25 maio, 2019

Os santeiros de Sazes



O Inventário Artístico de Portugal (volume relativo ao distrito de Coimbra, publicado em 1952) menciona  que a Igreja de Sazes tinha “muitas esculturas espalhadas pelos altares e arrecadações, obra do pároco, Padre António Abílio dos Santos”.

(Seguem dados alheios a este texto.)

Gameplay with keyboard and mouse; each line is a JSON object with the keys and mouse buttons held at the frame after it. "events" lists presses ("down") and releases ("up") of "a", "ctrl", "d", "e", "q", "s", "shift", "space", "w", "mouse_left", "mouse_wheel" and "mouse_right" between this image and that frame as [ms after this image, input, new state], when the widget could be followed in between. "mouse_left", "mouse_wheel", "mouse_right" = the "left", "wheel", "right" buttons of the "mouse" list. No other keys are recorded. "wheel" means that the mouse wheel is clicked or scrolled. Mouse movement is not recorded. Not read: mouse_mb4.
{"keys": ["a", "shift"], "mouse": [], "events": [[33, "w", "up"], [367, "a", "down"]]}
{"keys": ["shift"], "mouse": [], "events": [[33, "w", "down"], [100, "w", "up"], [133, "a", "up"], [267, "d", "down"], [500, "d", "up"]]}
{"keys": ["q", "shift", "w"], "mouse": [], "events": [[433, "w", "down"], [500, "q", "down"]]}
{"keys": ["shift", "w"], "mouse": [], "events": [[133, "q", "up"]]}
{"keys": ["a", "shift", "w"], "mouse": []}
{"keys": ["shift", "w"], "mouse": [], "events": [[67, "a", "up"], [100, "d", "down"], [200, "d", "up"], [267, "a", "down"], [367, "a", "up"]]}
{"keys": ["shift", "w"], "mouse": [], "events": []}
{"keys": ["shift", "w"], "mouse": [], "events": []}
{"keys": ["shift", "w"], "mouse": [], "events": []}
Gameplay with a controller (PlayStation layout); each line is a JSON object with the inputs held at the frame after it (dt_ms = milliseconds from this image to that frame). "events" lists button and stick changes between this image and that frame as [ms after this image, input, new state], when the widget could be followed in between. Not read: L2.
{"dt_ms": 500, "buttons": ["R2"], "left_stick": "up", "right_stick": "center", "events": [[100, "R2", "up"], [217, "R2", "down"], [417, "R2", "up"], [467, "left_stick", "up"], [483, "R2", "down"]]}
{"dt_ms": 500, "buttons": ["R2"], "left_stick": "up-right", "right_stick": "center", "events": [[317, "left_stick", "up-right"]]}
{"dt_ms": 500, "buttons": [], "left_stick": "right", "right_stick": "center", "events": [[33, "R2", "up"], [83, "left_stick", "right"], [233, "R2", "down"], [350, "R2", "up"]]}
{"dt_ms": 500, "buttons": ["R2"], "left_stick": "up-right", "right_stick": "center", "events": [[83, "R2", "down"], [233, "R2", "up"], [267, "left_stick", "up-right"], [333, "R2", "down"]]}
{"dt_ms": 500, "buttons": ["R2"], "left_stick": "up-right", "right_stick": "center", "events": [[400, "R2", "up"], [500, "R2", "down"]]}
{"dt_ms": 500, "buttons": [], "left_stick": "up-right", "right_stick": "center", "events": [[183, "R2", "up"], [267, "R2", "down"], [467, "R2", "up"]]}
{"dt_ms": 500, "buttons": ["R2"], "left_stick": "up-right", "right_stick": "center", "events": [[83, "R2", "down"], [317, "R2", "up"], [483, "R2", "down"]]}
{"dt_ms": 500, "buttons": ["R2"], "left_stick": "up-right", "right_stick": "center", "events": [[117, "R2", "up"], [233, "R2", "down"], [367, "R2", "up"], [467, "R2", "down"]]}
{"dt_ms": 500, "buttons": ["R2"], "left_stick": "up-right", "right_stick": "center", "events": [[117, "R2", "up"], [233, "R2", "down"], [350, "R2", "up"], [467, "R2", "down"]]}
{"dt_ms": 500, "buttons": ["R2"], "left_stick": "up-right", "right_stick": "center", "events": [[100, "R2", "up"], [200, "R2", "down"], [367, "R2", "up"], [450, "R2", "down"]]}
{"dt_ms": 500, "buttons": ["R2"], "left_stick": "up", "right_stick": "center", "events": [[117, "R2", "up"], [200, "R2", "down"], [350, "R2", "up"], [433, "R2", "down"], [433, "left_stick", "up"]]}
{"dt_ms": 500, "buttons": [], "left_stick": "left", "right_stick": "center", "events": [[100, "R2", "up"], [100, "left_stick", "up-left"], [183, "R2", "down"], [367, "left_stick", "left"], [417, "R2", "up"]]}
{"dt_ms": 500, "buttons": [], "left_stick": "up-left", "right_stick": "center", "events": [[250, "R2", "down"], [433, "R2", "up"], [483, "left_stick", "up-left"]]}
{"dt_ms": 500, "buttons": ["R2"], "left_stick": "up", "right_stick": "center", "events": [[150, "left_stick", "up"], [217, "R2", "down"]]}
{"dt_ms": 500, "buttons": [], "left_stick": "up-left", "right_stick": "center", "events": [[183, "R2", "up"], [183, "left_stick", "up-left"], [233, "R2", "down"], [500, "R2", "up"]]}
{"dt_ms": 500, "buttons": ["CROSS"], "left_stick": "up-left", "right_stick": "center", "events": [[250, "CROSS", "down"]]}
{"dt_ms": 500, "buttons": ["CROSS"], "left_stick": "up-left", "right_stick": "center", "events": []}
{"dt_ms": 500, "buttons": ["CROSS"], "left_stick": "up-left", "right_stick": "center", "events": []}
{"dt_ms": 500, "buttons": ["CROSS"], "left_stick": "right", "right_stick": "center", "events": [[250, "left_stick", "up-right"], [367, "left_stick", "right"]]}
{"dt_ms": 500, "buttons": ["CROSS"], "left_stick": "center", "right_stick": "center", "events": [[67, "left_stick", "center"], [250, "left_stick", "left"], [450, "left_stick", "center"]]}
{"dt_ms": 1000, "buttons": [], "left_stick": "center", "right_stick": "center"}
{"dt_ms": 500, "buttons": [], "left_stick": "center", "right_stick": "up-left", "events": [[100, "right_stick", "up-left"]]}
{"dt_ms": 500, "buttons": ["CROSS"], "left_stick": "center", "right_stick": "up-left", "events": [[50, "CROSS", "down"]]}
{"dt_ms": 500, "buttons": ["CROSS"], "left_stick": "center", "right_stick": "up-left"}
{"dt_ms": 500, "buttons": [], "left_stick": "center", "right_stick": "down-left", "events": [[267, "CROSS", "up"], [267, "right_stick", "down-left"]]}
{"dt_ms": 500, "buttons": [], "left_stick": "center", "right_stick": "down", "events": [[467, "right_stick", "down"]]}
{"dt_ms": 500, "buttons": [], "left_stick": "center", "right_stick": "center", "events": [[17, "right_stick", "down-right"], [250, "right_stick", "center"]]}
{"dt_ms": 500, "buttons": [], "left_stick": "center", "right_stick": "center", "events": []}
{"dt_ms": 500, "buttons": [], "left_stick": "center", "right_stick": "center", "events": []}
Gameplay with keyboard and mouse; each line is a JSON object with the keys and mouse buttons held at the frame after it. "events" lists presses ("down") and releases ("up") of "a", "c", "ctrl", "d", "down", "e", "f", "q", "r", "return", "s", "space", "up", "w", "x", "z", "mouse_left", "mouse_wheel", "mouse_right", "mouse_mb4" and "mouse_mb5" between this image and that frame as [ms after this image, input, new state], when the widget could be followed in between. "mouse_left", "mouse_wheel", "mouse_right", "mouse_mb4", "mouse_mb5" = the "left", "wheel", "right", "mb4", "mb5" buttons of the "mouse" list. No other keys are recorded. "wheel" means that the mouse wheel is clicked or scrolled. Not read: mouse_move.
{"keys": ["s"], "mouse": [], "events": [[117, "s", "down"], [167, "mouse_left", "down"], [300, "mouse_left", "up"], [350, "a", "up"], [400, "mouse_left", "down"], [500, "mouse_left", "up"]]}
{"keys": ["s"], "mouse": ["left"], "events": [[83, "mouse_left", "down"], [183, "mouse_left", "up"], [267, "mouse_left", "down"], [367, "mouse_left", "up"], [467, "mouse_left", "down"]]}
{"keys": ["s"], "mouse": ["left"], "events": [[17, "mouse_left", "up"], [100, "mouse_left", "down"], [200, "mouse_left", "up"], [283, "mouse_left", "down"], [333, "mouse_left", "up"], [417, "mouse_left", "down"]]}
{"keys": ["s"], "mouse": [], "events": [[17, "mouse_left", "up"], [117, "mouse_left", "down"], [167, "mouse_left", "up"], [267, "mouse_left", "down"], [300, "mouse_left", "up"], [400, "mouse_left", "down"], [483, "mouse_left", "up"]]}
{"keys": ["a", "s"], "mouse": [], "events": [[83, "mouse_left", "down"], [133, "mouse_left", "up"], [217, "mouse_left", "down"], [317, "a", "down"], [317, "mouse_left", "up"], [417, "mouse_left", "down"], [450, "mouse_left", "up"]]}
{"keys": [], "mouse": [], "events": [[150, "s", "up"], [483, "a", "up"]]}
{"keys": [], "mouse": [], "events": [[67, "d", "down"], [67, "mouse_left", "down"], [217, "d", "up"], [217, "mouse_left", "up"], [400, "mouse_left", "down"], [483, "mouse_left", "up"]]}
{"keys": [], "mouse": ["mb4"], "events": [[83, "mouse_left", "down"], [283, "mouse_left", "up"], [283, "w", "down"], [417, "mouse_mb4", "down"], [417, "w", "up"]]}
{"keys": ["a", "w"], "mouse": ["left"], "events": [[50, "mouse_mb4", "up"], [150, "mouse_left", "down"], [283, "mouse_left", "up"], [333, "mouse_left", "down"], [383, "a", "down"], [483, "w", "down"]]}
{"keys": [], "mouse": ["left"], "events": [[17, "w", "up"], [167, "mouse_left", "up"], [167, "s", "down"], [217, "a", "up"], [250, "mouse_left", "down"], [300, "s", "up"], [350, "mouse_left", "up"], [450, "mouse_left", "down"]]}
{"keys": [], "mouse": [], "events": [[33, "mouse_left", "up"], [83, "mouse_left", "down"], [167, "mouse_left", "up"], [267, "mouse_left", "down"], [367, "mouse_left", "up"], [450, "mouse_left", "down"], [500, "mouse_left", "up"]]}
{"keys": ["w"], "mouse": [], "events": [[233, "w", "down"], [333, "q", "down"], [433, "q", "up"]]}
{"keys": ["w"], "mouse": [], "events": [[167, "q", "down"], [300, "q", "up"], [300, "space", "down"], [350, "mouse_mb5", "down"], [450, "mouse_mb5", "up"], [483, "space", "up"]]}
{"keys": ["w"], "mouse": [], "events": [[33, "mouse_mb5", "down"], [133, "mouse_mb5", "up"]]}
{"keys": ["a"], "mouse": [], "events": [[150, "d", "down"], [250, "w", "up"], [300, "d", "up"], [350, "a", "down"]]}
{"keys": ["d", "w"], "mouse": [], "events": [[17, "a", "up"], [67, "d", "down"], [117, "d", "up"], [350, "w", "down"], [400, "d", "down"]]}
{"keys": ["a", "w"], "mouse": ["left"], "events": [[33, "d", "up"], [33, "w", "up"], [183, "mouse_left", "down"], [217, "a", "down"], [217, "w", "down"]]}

Assinatura do Pe António Abílio dos Santos
quando, em 1890, era pároco de Sazes

Na Exposição Distrital de 1884 pôde ser apreciado pelos visitantes uma imagem de S. João, “pequena escultura em madeira”, tendo como autor “o reverendo António Abílio dos Santos, cura na paróquia de Sazes”. A estatuária religiosa de Sazes adquirira já alguma projeção regional. É numa publicação que descreve aquele certame que se pode ler uma curiosa referência a esta arte tradicional arreigada naquela freguesia:
“Naquela pitoresca aldeia das vertentes ocidentais da serra do Bussaco é tradicional nos seus diretores espirituais a tendência para a estatuária. Durante muitas gerações ali tem existido, junto da singela e rústica igreja, uma modestíssima oficina de modelação e estátuas religiosas.”
A origem desta arte, poderíamos dizer indústria, estaria relacionada com o Convento do Bussaco: “Neste eremitério dos Carmelitas Descalços houve alguns monges que se dedicaram à arte escultural e que legaram àquele convento algumas obras de merecimento”.  Sazes fica muito próximo do Bussaco e, provavelmente, foram aqueles “frades-artistas”, ao visitarem com alguma assiduidade as aldeias circunvizinhas, a origem da indústria de imagens existente em Sazes e muito conhecida não só no concelho de Penacova mas também no de Mortágua e na região da Bairrada. [1]
Nestas terras “o prior de Sazes e o seu cura são conhecidos e apontados como artistas estimáveis, e as suas obras por lá figuram em muitas capelinhas, ermidas e paroquias.” Esta indústria de Sazes assumiu alguma dimensão e “as encomendas” passaram a ser muitas “ porque a obra agrada[va] ao consumidor e os preços [eram] modicíssimos”.
A arte terá passado de uns párocos para os outros: “Terminados os ofícios divinos, o pároco despe as vestes sacerdotais, adorna-se com a simpática blouse do artista, e ei-lo que nos surge um verdadeiro operário, modelando ou esculpindo as obras que lhe são encomendadas!”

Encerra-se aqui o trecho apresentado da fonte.